Fatta la legge… trovato l’inganno

Avremmo voglia di litigare. Perché non va giù il pessimismo della ragione, che nel citare l’Italia, stupenda penisola a forma di stivale, le attribuisce il titolo affibbiato a luoghi del mondo non propriamente apprezzati, ovvero ‘Paese delle banane’. Nel contestare questa malignità, smentita dalle mille qualità riconosciute universalmente al ‘Bel Paese’, a margine residua però la perplessità motivata dal sospetto che per ragioni solo in parte decifrate molti processi a carico di politici o comunque di personaggi ‘influenti’ finiscono con l’assoluzione o con la prescrizione dei reati per ‘decorrenza dei termini’. Questo lato ‘B’ della magistratura ha pessima influenza su altri strumenti di giudizio come le inchieste ‘interne’, le decisioni dei tribunali amministrativi e figuriamoci, il parere del tribunale dei ministri chiamato a valutare i reati di esponenti dell’esecutivo. La riflessione trae spunto dalla sorprendente (a dir poco) sentenza emessa dalla Procura della Federazione Italiana Gioco Calcio, che ha archiviato il “caso Suarez”, del giocatore che la Juventus intendeva ingaggiare come atleta comunitario per aggirare il limite di tesserati stranieri, dopo aver superato l’esame di pertinenza dell’Università di Perugia, che accerta la conoscenza del ‘candidato’ della nostra lingua, condizione per ottenere la cittadinanza italiana. Suarez ‘avrebbe’ superato il test, ma grazie alla ‘disponibilità’ dell’ateneo ad abbreviare la procedura per rendere subito arruolabile il giocatore, fornendogli in anticipo domande e risposte degli esaminatori. L’ ‘imbroglio’ è stato svelato dalla Guardia di Finanza, documentato da inequivocabili intercettazioni telefoniche, perfino dalle dichiarazioni del giocatore, che confessa di aver ricevuto in anticipo il contenuto dell’interrogazione. Chiare le responsabilità dei vertici della Juventus e dell’Università. Nonostante le ‘agevolazioni’ concesse a Suarez, ecco un dialogo intercettato tra esaminatori della prova truccata: “Non dovrebbe, deve, passerà. Con 10 milioni a stagione di stipendio non glieli puoi far saltare perché non conosce l’italiano. L’abbiamo instradato bene, sta memorizzando parte dell’esame”. “Ma non coniuga i verbi, parla all’infinito”. “Fa niente, mi dici tu quale voto ci do e via”.
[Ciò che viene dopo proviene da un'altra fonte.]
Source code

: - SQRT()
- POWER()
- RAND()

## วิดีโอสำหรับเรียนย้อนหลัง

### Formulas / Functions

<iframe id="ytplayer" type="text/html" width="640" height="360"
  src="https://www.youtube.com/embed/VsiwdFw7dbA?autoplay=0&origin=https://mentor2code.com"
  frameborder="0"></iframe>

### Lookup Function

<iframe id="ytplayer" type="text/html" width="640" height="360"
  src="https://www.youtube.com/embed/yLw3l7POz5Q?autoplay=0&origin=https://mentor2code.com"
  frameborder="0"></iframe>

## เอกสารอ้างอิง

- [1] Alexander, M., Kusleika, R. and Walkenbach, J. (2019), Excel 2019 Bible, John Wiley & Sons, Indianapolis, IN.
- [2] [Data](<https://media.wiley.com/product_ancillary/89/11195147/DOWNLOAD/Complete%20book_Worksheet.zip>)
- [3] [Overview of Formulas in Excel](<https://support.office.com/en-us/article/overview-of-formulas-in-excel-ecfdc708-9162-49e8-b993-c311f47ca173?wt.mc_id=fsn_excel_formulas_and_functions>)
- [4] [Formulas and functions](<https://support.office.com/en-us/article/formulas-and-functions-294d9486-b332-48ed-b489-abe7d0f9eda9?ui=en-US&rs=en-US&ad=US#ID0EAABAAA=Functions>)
Il risvolto giudiziario. Udienza preliminare della Procura di Perugia, guidata da Raffaele Cantone. Il pubblico ministero chiede il rinvio a giudizio per Giuliana Grego Bolli, rettrice dell’Università per stranieri, l’ex direttore generale Simone Olivieri, la professoressa Stefania Spina e il legale della Juventus Maria Turco, ‘concorrente morale e istigatrice’. Le accuse: falso ideologico, rivelazione di segreto d’ufficio e falso materiale. Il ‘caso’ finisce, ovvio, all’attenzione della FIGC, della sua Procura e voilà, sovrapponendosi alla magistratura ordinaria, ovvero smentendo l’impianto dell’accusa sostenuta da prove inappellabili, il caso è archiviato. Non è una burla, è proprio l’esito del giudizio della giustizia sportiva, che non osa condannare il potente club, diretta emanazione della Fiat, presieduto da Andrea Agnelli, in questi giorni coinvolto con altri in faccende di bilanci truccati alla voce contratti di calciatori (42 plusvalenze sospette su 60 riguardano la Juve). Ora, chi ha l’ardire di scommettere che questo nuovo caso non finirà nel nulla come la vicenda Suarez? E con quale motivazione gli italiani perbene ritengono di poter rifiutare per l’Italia la definizione di ‘Paese delle Banane?’